US lawmakers have launched a campaign to save the General Electric/Rolls-Royce F136 engine from extinction only a week after the Department of Defense signed an order terminating the development programme, worth at least $5 billion.
The House Armed Services Committee forwarded a fiscal year 2012 authorisation bill on 3 May that triggers new engine competitions under two scenarios.
Any move by the DoD to upgrade the take-off or vertical thrust of the Pratt & Whitney F135 engine for the Lockheed Martin F-35 would force a new competition under the House bill.
Secondly, the US Air Force must stage an engine competition for the next-generation bomber if the legislation passes.
© GE/Rolls-Royce |
Neither scenario mentions the F136 by name, but the intent to save the former alternate engine programme for the F-35 is clear.
P&W strongly criticised the House committee's bill. "This just seems like a way to punish the whole F-35 programme because the F136 'extra' engine was terminated," it said.
The DoD finally shut down the F136 programme on 25 April after arguing for six years that its extra costs were not worth what officials described as uncertain benefits of competition.
Allies of the F136 and competitive procurement policies in general in Congress, meanwhile, resisted the DoD's pressure, and kept the F-35's alternate engine alive until earlier this year.
In February, during a wave of deficit-slashing fervour, the full House passed an FY2011 spending bill that contained no funding for the F136. That vote allowed the DoD to terminate the F136 contract.
The GE/R-R team has offered to self-fund at least a portion of the remaining development costs, estimated to range between $1.9 billion and $2.7 billion.

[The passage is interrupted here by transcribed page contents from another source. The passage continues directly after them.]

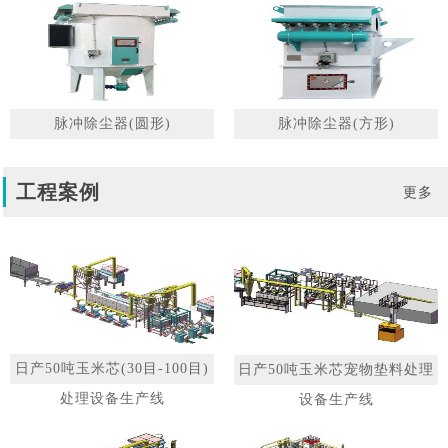
脉冲除尘器(圆形)
脉冲除尘器(方形)
工程案例
更多
日产50吨玉米芯(30目-100目)
日产50吨玉米芯宠物垫料处理
处理设备生产线
设备生产线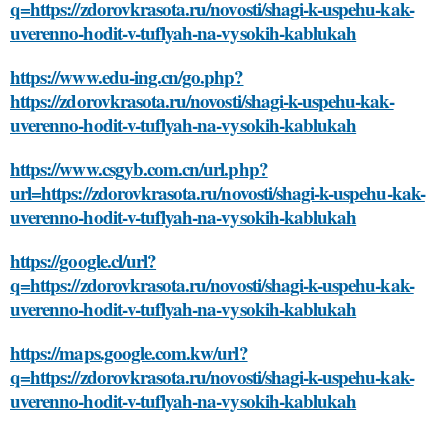
q=https://zdorovkrasota.ru/novosti/shagi-k-uspehu-kak-
uverenno-hodit-v-tuflyah-na-vysokih-kablukah
https://www.edu-ing.cn/go.php?
https://zdorovkrasota.ru/novosti/shagi-k-uspehu-kak-
uverenno-hodit-v-tuflyah-na-vysokih-kablukah
https://www.csgyb.com.cn/url.php?
url=https://zdorovkrasota.ru/novosti/shagi-k-uspehu-kak-
uverenno-hodit-v-tuflyah-na-vysokih-kablukah
https://google.cl/url?
q=https://zdorovkrasota.ru/novosti/shagi-k-uspehu-kak-
uverenno-hodit-v-tuflyah-na-vysokih-kablukah
https://maps.google.com.kw/url?
q=https://zdorovkrasota.ru/novosti/shagi-k-uspehu-kak-
uverenno-hodit-v-tuflyah-na-vysokih-kablukah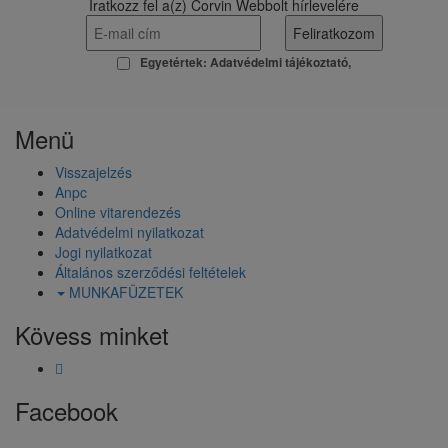
Iratkozz fel a(z) Corvin Webbolt hírlevelére
Egyetértek:
Adatvédelmi tájékoztató
Menü
Visszajelzés
Anpc
Online vitarendezés
Adatvédelmi nyilatkozat
Jogi nyilatkozat
Általános szerződési feltételek
MUNKAFÜZETEK
Kövess minket
Facebook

But the DoD termination order leaves the F136 team few options, with no access even to the engine hardware developed with $3 billion spent over the past 14 years.

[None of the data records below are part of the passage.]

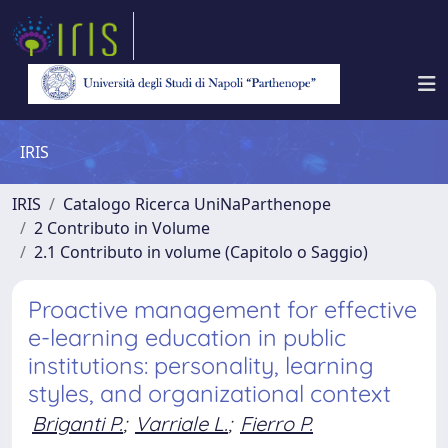
IRIS
IRIS
Catalogo Ricerca UniNaParthenope
2 Contributo in Volume
2.1 Contributo in volume (Capitolo o Saggio)
Proactive management for effective
e-learning education in public
institutions: personality, learning
styles, and organizational context
Briganti P.
;
Varriale L.
;
Fierro P.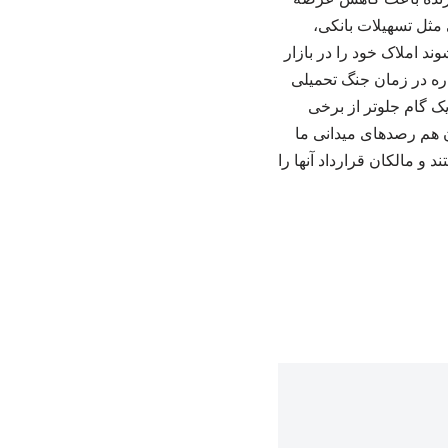
 مثل تسهیلات بانکی،
د املاک خود را در بازار
اره در زمان جنگ تحمیلی
ک گام جلوتر از برخی
ان هم رصدهای میدانی ما
 مالکان قرارداد آنها را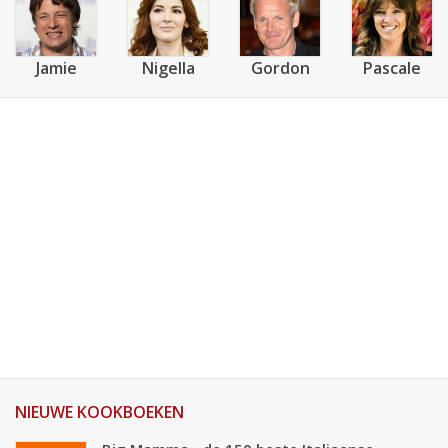
Jamie
Nigella
Gordon
Pascale
NIEUWE KOOKBOEKEN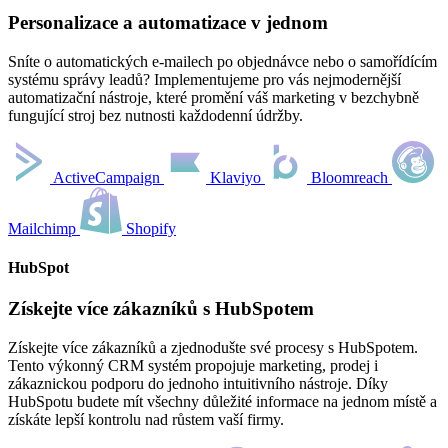
Personalizace a automatizace v jednom
Sníte o automatických e-mailech po objednávce nebo o samořídícím
systému správy leadů? Implementujeme pro vás nejmodernější
automatizační nástroje, které promění váš marketing v bezchybně
fungující stroj bez nutnosti každodenní údržby.
ActiveCampaign
Klaviyo
Bloomreach
Mailchimp
Shopify
HubSpot
Získejte více zákazníků s HubSpotem
Získejte více zákazníků a zjednodušte své procesy s HubSpotem.
Tento výkonný CRM systém propojuje marketing, prodej i
zákaznickou podporu do jednoho intuitivního nástroje. Díky
HubSpotu budete mít všechny důležité informace na jednom místě a
získáte lepší kontrolu nad růstem vaší firmy.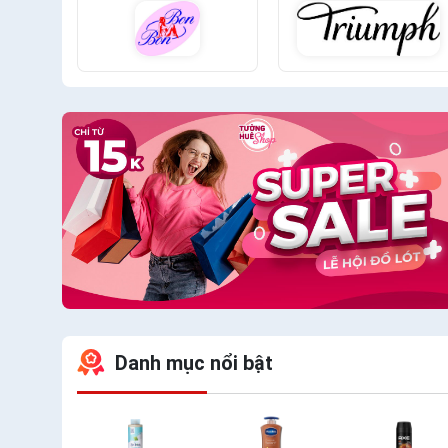
Danh mục nổi bật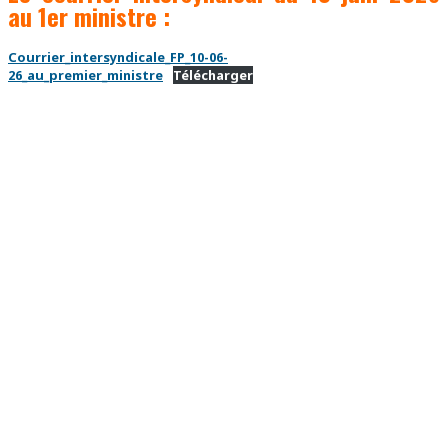
au 1er ministre :
Courrier_intersyndicale_FP_10-06-
26_au_premier_ministre
Télécharger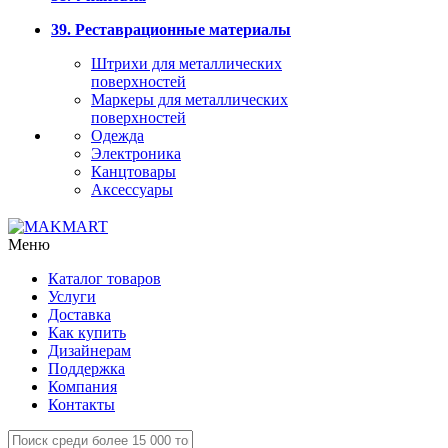
39. Реставрационные материалы
Штрихи для металлических
поверхностей
Маркеры для металлических
поверхностей
Одежда
Электроника
Канцтовары
Аксессуары
Меню
Каталог товаров
Услуги
Доставка
Как купить
Дизайнерам
Поддержка
Компания
Контакты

The F136's supporters in Congress have apparently seized on remarks by P&W officials, who have publicly discussed proposals to increase the thrust of the F135 to meet the vertical load bring back requirements of the struggling F-35B variant.
However, the company has now said there is no need to increase the F135's thrust performance.
"The F135 is currently meeting or exceeding thrust specifications and there is no planned effort, nor any need, to increase thrust," it said.